The Maryland Appellate Court continued, “It is neither wrong as a matter of law, nor necessarily misleading, to advise jurors in a negligence case in a general instruction that the tort embodies an objective standard – that the defendant’s conduct is to be measured against that of a hypothetical reasonable person in similar circumstances – before making clear that application of that objective standard in the case before the jury requires comparison to a hypothetical reasonable health care provider. Of course, when a trial court recites general principles governing negligence cases as a prelude to focusing on the particular standard of care applicable to the matter to be determined by the jury, it would be useful (and perhaps in some cases necessary) to be explicit that the preface is a preface. Without clarity, the use of a general negligence instruction could create a potential for confusion.”

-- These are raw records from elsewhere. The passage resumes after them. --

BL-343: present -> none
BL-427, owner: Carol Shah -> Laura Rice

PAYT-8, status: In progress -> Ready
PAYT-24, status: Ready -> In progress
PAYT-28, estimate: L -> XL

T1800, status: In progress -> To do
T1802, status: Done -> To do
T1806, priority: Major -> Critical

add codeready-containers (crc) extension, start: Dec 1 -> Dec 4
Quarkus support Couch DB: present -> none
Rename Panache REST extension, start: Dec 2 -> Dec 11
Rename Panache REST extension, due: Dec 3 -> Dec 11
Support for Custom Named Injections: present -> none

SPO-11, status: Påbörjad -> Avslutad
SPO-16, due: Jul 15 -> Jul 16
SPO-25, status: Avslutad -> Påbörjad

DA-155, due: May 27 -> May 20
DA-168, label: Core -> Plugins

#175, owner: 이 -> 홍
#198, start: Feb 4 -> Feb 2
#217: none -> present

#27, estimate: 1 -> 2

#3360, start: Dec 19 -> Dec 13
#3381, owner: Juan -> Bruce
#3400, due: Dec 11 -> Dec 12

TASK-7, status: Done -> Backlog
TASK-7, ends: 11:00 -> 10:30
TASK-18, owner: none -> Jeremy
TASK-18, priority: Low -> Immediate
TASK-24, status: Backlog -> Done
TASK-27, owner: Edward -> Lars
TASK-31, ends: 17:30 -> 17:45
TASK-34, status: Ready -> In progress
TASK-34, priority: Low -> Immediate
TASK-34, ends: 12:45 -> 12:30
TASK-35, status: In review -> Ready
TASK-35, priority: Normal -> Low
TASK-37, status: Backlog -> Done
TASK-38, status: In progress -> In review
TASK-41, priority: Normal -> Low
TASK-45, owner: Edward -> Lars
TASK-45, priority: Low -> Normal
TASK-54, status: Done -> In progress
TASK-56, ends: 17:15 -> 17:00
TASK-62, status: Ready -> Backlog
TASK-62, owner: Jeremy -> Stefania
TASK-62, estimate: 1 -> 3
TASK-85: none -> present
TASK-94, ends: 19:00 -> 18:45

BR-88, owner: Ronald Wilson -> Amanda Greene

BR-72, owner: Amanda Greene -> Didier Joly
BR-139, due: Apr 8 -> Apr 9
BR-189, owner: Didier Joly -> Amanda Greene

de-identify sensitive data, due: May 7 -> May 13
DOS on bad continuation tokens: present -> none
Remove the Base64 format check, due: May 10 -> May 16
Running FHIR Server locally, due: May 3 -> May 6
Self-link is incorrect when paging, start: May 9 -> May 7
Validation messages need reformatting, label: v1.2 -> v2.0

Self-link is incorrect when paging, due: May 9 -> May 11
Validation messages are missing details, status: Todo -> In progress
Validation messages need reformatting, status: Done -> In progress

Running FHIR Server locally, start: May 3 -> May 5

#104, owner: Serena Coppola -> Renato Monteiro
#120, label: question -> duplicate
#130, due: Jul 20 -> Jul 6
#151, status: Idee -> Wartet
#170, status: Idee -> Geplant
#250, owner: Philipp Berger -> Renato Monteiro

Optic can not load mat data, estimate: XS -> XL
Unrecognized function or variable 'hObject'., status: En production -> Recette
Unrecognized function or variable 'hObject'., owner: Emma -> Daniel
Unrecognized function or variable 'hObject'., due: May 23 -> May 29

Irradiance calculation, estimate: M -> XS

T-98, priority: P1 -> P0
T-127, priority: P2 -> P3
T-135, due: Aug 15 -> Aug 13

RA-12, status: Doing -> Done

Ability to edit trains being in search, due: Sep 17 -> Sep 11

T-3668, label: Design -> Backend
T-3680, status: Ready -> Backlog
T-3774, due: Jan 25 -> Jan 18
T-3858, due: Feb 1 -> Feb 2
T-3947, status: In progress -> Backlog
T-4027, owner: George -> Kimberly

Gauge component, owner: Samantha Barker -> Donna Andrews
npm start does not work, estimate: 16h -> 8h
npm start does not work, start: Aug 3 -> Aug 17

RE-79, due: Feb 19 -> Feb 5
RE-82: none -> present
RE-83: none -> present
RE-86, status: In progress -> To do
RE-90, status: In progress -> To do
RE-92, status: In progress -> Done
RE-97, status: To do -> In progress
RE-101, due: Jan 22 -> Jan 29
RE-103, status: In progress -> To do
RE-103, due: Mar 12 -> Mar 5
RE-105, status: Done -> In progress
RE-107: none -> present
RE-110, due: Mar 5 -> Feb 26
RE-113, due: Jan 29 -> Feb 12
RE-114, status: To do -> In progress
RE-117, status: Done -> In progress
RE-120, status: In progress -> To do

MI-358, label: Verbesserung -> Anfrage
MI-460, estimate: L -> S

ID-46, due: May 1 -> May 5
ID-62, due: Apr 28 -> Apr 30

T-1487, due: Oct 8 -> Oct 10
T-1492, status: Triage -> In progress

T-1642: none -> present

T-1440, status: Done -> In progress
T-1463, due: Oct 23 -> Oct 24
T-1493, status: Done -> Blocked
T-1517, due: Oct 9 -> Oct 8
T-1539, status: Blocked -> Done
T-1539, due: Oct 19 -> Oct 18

In the case it was deciding, the Maryland Appellate Court stated, “the probability of prejudice appears close to nil. First, in the context of the evidence presented, counsels’ arguments, and the jury instructions taken as a whole, there appears to be little possibility that the jury believed it was to assess [the defendant’s] conduct against a hypothetical “reasonable lay person” instead of a hypothetical “reasonable physician.” No one at trial suggested that [the defendant’s] conduct was to be measured against that of a reasonable lay person.”
Furthermore, “to the extent that the jury could have somehow believed that a reasonable lay person standard applied, that standard is less demanding of a professional like [the defendant] than the “reasonably competent practitioner in the same class to which he belongs, acting in the same or similar circumstances” standard … As a skilled professional, [the defendant] could only benefit from application of the lesser standard of a reasonable lay person.”
The Maryland Appellate Court concluded: “In the taxonomy of civil actions, a medical malpractice action is a species of negligence action. Unsurprisingly, the general principles governing negligence actions apply. A trial court does not err in stating those general principles, but should take care to ensure that the jury is focused on how those principles apply in the particular case before it. Thus, in a case against a health care provider, the trial court should include an instruction that particularizes the benchmark of a reasonable person in similar circumstances to a reasonably competent health care provider acting in the same or similar circumstances, as the trial court did in this case. Ideally, the court should make clear how the general standard is customized. Although the trial court in this case might have used transitional sentences or phrases to clarify the relationship of the instructions, in light of the record as a whole (including the instructions, presentation of evidence, and arguments), there appears little possibility that the jury was misled as to the appropriate standard of care. Moreover, even if the jury had somehow believed that it was to compare [the defendant’s] conduct to that of a reasonable lay person, as opposed to the higher standard of care required of a physician, it would not have been to the detriment of [the defendant]. Accordingly, he has not demonstrated the probability of prejudice required to reverse the jury’s verdict.”
Source Mark Armacost v. Reginald J. Davis, No. 69, September Term 2017.